مَا ’lar arasında tam cinas sanatı ve reddü'l-acüz ale's-sadr vardır.
42. ayeti kerime su noktalara dikkat çekmektedir:
- Ölen, ruh değil nefistir. Nefis, bir manada insanın kendisi olup, dolayısıyla ruhu da içine alır; ayette kullanıldığı bir diğer manada ise dünya hayatının imerkezi ve bu hayatı yaşamanın mekanizmasıdır. Ruh ise, her maddi hem de manevi hayatın kaynağıdır.

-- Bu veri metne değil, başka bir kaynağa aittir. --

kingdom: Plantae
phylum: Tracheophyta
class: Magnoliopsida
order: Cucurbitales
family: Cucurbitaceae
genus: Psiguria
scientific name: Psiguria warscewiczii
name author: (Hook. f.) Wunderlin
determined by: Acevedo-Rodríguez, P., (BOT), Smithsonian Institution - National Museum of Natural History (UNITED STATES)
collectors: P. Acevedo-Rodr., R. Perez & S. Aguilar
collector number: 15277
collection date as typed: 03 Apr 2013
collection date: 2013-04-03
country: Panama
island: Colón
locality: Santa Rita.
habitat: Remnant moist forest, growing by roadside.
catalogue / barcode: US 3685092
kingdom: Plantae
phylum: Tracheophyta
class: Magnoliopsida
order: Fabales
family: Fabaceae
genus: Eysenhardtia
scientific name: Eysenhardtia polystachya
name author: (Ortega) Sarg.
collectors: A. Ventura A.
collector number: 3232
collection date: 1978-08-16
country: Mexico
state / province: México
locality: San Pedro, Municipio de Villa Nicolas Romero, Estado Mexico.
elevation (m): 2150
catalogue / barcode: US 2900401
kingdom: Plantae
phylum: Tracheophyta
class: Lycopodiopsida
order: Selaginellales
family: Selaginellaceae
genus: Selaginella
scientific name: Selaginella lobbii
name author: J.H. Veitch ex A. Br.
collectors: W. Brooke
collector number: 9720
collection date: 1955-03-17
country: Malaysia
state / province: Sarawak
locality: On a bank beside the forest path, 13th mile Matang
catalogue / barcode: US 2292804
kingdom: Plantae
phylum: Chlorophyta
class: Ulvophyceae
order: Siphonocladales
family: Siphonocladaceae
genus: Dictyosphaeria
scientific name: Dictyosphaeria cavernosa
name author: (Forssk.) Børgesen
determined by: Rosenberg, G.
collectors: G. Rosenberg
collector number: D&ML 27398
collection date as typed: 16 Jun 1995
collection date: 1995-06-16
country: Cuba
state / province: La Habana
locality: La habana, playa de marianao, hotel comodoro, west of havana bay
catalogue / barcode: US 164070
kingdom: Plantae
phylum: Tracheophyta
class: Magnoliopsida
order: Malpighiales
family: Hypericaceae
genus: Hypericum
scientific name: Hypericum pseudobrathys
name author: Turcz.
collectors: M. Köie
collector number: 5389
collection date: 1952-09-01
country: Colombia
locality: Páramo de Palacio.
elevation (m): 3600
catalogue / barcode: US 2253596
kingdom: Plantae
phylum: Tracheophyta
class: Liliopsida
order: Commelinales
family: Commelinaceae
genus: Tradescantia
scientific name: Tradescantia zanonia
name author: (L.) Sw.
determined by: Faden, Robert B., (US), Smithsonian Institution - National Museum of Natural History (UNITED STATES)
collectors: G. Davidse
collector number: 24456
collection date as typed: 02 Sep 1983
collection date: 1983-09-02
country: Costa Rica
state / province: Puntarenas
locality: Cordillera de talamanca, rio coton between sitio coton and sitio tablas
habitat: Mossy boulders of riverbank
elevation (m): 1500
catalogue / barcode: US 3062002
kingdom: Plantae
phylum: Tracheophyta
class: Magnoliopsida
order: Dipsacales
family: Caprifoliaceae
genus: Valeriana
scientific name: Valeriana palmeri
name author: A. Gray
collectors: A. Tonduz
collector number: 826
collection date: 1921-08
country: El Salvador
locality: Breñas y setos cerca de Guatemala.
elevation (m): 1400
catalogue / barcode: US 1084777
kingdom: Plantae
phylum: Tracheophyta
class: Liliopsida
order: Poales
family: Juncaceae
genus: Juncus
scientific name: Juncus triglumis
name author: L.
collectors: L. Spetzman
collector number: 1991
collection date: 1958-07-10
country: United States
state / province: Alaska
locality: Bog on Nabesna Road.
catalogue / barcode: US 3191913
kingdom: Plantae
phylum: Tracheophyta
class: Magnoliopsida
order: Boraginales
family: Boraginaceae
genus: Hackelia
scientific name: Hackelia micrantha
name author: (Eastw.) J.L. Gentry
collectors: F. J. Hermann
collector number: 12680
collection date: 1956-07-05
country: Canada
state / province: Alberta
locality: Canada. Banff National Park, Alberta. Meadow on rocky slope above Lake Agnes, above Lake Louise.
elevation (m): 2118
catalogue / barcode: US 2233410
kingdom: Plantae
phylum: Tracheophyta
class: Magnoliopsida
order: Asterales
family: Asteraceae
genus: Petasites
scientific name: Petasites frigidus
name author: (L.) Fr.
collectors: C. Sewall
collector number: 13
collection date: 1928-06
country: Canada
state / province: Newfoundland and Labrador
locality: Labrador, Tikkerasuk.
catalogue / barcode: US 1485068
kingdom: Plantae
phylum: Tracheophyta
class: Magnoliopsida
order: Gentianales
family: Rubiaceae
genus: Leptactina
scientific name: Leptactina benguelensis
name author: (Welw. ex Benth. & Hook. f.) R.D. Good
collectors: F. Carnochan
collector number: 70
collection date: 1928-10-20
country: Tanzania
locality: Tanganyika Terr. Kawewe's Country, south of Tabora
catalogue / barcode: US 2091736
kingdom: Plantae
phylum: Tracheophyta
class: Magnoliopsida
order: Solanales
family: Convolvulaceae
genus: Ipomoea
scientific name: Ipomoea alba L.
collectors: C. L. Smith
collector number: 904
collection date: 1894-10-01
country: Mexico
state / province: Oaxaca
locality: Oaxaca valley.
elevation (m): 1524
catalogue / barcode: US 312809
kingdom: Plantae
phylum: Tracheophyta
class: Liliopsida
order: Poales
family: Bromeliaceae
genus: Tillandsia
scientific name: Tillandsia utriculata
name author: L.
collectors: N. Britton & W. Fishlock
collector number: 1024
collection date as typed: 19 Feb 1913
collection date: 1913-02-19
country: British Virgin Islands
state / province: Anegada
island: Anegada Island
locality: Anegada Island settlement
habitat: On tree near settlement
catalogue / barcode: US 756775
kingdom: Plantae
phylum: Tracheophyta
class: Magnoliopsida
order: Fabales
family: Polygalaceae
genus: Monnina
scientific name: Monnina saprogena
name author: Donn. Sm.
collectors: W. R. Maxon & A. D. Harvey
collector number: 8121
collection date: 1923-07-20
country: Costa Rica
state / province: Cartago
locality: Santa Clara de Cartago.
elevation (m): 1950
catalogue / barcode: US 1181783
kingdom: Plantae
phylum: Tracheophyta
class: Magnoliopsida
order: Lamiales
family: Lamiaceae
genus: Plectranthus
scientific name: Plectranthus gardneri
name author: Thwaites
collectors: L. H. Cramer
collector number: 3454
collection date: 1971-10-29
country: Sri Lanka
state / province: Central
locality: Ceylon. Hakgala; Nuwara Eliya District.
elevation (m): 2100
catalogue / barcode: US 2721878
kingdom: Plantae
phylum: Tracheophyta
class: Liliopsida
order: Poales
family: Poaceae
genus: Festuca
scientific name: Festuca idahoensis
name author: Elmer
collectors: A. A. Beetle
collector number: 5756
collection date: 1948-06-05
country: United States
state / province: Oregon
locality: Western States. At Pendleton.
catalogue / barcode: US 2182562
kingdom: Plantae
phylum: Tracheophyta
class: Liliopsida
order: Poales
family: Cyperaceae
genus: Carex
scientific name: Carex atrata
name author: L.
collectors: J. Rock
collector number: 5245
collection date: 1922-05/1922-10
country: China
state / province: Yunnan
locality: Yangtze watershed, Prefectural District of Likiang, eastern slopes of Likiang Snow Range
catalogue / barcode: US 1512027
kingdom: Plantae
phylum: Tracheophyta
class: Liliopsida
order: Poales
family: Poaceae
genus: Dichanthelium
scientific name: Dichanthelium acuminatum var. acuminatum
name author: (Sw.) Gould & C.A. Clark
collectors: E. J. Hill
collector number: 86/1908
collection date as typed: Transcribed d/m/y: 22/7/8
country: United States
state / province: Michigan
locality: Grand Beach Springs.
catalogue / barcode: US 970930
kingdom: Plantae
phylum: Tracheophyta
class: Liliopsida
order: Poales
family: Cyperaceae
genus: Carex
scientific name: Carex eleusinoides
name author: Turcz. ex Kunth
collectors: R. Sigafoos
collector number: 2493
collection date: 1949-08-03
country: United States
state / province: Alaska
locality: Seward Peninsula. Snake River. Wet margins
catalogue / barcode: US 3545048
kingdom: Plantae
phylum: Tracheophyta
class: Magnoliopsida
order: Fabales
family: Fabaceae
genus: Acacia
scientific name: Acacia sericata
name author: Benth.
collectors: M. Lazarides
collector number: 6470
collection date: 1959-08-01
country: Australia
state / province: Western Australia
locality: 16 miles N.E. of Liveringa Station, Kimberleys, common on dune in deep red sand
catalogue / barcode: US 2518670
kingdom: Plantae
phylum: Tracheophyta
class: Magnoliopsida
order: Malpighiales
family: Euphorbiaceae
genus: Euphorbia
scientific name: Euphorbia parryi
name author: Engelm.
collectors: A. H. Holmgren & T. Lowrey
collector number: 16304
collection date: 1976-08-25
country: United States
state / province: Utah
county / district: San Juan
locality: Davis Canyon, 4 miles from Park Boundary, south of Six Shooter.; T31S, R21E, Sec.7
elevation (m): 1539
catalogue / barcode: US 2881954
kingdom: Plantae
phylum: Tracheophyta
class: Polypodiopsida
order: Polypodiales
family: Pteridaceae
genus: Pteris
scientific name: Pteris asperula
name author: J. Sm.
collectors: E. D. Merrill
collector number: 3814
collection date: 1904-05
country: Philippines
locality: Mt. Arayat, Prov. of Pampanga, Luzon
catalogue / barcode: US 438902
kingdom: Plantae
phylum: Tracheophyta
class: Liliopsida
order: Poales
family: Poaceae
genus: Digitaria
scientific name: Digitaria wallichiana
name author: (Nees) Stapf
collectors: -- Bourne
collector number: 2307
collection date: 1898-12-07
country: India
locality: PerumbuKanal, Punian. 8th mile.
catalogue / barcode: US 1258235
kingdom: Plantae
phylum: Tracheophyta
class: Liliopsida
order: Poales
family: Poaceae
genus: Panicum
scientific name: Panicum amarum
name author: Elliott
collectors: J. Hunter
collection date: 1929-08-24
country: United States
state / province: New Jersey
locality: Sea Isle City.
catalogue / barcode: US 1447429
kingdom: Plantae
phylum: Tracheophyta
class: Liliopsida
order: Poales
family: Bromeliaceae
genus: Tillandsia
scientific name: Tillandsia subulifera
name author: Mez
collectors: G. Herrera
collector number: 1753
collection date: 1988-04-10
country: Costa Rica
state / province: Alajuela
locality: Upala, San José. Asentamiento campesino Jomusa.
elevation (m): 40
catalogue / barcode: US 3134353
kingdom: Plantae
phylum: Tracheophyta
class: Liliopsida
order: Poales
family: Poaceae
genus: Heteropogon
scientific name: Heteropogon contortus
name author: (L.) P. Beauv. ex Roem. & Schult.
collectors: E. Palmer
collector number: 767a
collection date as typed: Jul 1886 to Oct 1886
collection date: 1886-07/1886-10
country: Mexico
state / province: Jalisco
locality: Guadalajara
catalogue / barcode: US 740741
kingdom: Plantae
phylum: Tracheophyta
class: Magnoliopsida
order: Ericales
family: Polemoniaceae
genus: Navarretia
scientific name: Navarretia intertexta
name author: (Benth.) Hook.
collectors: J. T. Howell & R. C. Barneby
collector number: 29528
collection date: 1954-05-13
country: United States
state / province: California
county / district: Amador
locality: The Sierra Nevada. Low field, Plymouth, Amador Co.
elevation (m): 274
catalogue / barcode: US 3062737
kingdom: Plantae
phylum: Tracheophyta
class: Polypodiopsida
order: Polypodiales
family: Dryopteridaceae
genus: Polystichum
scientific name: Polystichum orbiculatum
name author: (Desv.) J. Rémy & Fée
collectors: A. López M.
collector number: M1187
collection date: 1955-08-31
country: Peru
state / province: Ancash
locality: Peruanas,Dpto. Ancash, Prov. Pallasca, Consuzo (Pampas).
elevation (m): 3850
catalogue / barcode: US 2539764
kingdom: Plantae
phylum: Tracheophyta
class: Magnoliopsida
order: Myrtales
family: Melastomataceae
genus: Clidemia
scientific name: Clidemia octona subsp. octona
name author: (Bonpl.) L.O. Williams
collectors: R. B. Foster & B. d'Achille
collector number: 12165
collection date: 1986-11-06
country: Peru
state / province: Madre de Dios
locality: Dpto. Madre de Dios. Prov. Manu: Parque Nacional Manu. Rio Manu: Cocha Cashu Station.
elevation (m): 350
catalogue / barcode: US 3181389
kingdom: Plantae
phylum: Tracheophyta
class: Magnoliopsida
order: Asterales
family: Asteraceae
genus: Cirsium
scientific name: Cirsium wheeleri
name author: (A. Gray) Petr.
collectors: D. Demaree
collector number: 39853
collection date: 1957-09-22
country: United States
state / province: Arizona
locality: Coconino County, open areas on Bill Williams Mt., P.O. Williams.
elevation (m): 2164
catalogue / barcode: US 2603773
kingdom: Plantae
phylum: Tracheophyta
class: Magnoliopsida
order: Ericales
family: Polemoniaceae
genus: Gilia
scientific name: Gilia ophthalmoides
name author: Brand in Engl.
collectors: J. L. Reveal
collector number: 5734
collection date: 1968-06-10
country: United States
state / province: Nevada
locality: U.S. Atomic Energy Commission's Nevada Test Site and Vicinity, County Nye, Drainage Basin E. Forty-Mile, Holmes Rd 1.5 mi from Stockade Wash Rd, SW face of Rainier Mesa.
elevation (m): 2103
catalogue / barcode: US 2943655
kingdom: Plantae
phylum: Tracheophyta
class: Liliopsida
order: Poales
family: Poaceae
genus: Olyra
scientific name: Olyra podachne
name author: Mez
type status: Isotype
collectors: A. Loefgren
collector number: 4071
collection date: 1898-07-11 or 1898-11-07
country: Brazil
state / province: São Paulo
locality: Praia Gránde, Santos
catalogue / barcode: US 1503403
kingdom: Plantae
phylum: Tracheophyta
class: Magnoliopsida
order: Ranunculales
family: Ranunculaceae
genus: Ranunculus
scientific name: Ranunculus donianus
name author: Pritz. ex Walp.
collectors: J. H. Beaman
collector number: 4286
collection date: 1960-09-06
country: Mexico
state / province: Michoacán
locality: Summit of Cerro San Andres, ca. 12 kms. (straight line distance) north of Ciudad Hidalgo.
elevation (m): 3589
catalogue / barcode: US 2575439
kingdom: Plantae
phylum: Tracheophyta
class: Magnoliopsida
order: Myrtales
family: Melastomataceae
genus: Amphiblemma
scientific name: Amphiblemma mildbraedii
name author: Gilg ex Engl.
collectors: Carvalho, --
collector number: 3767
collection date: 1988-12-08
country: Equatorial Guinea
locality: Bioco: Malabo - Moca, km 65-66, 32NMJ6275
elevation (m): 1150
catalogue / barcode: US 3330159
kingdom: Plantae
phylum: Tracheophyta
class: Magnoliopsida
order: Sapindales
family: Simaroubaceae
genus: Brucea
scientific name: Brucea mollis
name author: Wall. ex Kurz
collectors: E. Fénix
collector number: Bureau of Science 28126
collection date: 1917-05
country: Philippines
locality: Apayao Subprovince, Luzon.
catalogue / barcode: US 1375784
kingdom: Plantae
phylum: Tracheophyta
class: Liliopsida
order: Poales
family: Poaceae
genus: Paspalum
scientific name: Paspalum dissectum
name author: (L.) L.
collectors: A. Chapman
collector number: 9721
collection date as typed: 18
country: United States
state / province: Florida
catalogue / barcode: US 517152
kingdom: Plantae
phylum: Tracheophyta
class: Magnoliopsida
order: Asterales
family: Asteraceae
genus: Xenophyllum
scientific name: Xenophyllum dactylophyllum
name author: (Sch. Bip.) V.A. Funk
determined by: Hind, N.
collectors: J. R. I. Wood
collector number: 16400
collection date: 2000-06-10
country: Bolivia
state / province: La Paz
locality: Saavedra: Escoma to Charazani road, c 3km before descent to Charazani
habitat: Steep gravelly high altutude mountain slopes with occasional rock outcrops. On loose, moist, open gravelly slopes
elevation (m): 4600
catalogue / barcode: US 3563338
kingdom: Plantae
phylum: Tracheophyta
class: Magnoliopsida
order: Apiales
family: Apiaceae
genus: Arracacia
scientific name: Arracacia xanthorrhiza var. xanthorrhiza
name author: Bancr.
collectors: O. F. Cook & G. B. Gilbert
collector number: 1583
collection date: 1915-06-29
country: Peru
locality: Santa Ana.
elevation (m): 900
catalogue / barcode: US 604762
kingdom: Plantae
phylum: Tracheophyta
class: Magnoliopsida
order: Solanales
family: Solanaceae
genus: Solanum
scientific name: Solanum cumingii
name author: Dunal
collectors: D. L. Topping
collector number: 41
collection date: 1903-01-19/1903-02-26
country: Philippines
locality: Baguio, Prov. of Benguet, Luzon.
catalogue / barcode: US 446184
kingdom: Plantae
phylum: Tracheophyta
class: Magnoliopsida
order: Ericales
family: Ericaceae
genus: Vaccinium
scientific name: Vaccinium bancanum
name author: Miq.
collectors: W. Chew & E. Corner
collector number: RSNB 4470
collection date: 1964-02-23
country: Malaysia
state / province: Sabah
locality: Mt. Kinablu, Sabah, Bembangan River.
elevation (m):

Onun bedenden bağımsız bir varlığı vardır ve nefsin ölümünden sonra da varlığını devamı ettirir.
- Nefsin çeşitli boyutları vardır ve bunlar, âlimlerin lisanında insani ruh, hayvani ruh ve nebati (bitkisely ruh olarak anılır. İnsani ruhun da, mü'minlere ait olarak inanan ve ibadet eden ruh, bir de herkese ait olup düşünen, öğrenen, seven vb. ruh şeklinde iki ayrı boyutu söz konusudur.
- Ölüm ve uyku, her ikisinde de Cenab-ı Allah'ın ruhu bedeninden alması manasında aynılığı (özdeşliği) söz konusudur, Şu kadar ki, ölüm esnasında Cenab-ı Allah ruhu bütünüyle alır ve onu bir daha bedene iade etmeyerek, nefsi vefat ettirir. Fakat uyku esnasında ruhu yine alır, fakat onun bedeniyle olan münasebetini bir şekilde devam ettirir. Âyet-i kerimede buyrulduğu üzere, hakkında ölüm takdir buyurduğu kişiye, nefse ait ruhu bedenine iade etmez ve artık alıkoyar; henüz eceli gelmemiş olan kişinin ruhunu ise bedenine iade eder.
- Ölüm, ruhun bedeni bütünüyle terk etmesi ve Berzah Hayatı dediğimiz, dünya hayatı ile Âhiret hayatı arasındaki hayat derecesine başlaması hadisesidir. Bu hayatın şartlarını, kişinin dünyadaki inanç ve davranışları belirler. Bu hayat süresince ruhun kabirdeki bedenle, onun çürümeden kalan parçasıyla bir şekilde münasebeti devam eder.